Berlin's public digital infrastructure has a clutter problem. Across more than two dozen municipal agencies and the city's central media repositories, thousands of duplicate image files have piled up over the past decade — the same photograph of the Brandenburg Gate stored under seven different filenames, the same portrait of a district mayor duplicated across three separate content management systems. The immediate trigger for renewed attention is a 2026 audit by the Senatsverwaltung für Inneres und Digitales, which found redundant assets accounting for a significant share of wasted server capacity in city-operated data centres.
The issue matters now because Berlin is in the middle of a €240 million digital modernisation push — the Digitalisierungsstrategie Berlin — that the SPD-led Senate coalition has tied to visible improvements in resident-facing services before the next state election cycle. Duplicated image files are not glamorous, but they sit at the heart of a deeper structural failure: city departments built their own siloed digital workflows for years, buying separate licences, maintaining separate archives, and never agreeing on a shared file-naming standard. Every silo added another copy of the same asset.
How the Pile-Up Happened
The roots go back to roughly 2010, when Berlin's Bezirke — the twelve districts including Mitte, Friedrichshain-Kreuzberg and Tempelhof-Schöneberg — each accelerated their own web presences without coordination from the centre. The city's central content portal, berlin.de, ran on different infrastructure from district sites. The Berliner Senatskanzlei used one image management tool; the BVG, the public transport operator, maintained its own press archive; the Berlin Senate Department for Urban Development kept a separate repository of planning and construction photography. When a single press photo of a new tram line on the Invalidenstraße was published, it routinely ended up saved independently by four or five different communications offices.
The problem deepened after 2015, when the influx of new residents — Berlin's population crossed 3.7 million around that period — drove a surge in public information campaigns about housing, integration services and transport. The Turkish-German community organisations in Neukölln and Wedding, partly funded through Senate programs, were among the many bodies producing multilingual digital content.

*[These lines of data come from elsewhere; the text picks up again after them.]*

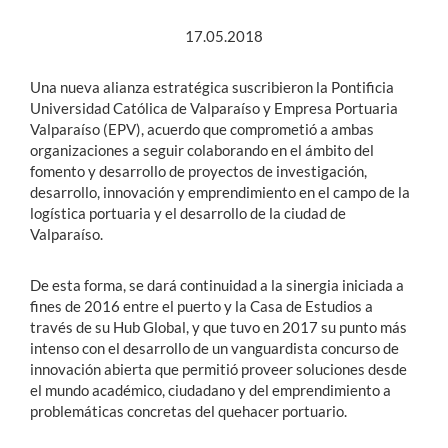
17.05.2018
Una nueva alianza estratégica suscribieron la Pontificia
Universidad Católica de Valparaíso y Empresa Portuaria
Valparaíso (EPV), acuerdo que comprometió a ambas
organizaciones a seguir colaborando en el ámbito del
fomento y desarrollo de proyectos de investigación,
desarrollo, innovación y emprendimiento en el campo de la
logística portuaria y el desarrollo de la ciudad de
Valparaíso.
De esta forma, se dará continuidad a la sinergia iniciada a
fines de 2016 entre el puerto y la Casa de Estudios a
través de su Hub Global, y que tuvo en 2017 su punto más
intenso con el desarrollo de un vanguardista concurso de
innovación abierta que permitió proveer soluciones desde
el mundo académico, ciudadano y del emprendimiento a
problemáticas concretas del quehacer portuario.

Each campaign generated imagery. Almost none of it was catalogued against a master registry.
The Zentrales IT-Dienstleistungszentrum Berlin, known as ITDZ Berlin, which manages the city's core technical infrastructure, flagged the duplication issue in an internal report as early as 2019. No coordinated remediation followed. Budget cycles, departmental turf, and the disruption of the pandemic all pushed the fix down the priority list. By 2023, estimates cited in procurement documents suggested the city was maintaining upward of 180 terabytes of image and media data, with duplication rates in some departmental archives running above 30 percent.

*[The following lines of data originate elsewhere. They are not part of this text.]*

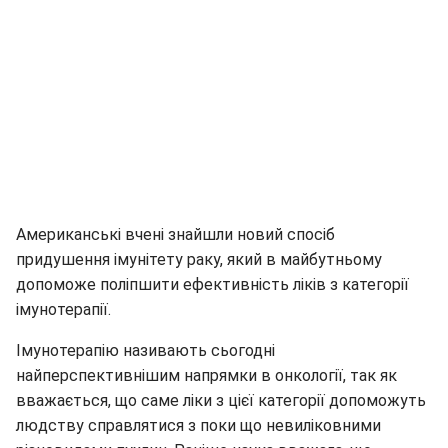
Американські вчені знайшли новий спосіб
придушення імунітету раку, який в майбутньому
допоможе поліпшити ефективність ліків з категорії
імунотерапії.
Імунотерапію називають сьогодні
найперспективнішим напрямки в онкології, так як
вважається, що саме ліки з цієї категорії допоможуть
людству справлятися з поки що невиліковними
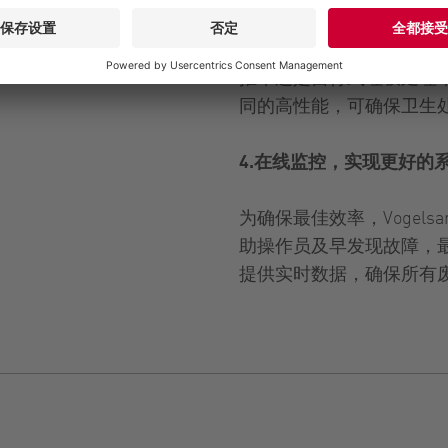
对于没有固定系统的仓库
推车还是自行式垃圾处理车，
同的高性能，可确保卫生
4.在线监控，实现更好的
为确保最佳效率，Vogelsan
助操作员及早发现故障，
提供实时数据，确保所有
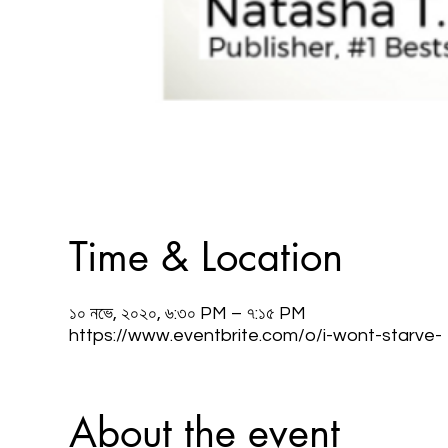
Time & Location
১০ নভে, ২০২০, ৬:৩০ PM – ৭:১৫ PM
https://www.eventbrite.com/o/i-wont-starve-
About the event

What a Fix Looks Like — and Who Pays
The Senatsverwaltung für Inneres und Digitales is now piloting a deduplication and asset management system across three departments, with the Stadtentwicklungsbehörde and the communications office of the Bezirksamt Mitte among the first to run structured audits. The pilot, launched in spring 2026, uses hash-based matching — software that generates a unique fingerprint for every file — to identify true duplicates regardless of filename. Early results from the Mitte pilot, covering roughly 40,000 archived images dating to 2008, reportedly flagged more than 11,000 files as exact or near-exact duplicates.
The longer-term plan calls for migrating all participating agencies onto a shared Digital Asset Management platform by the end of 2027, with ITDZ Berlin acting as the central host. Cost estimates for the full rollout have not been published, but the pilot phase sits within the Digitalisierungsstrategie budget envelope.
For Berliners, the practical upshot is modest but real. Faster-loading district websites, cheaper storage bills for a city already stretched on housing and transport spending, and — eventually — a single place where journalists, architects, and planners can request official photographs without emailing five different press offices. The Prenzlauer Berg district office spent most of June 2026 manually cross-checking its image archive. That kind of human labour, multiplied across twelve Bezirke, is what the city is trying to stop spending money on.